From the line holding "LISTEN: COVID-19 Weekly Update - ..." to the final line of the entries, set down each line exactly, including both, and nothing more.

(Collected data):

....

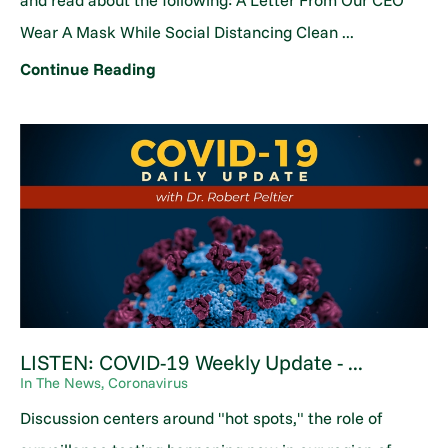
and read about the following: A Letter From Our CEO
Wear A Mask While Social Distancing Clean ...
Continue Reading
LISTEN: COVID-19 Weekly Update - ...
In The News, Coronavirus
Discussion centers around "hot spots," the role of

....

(THE ANSWER):
LISTEN: COVID-19 Weekly Update - ...
In The News, Coronavirus
Discussion centers around "hot spots," the role of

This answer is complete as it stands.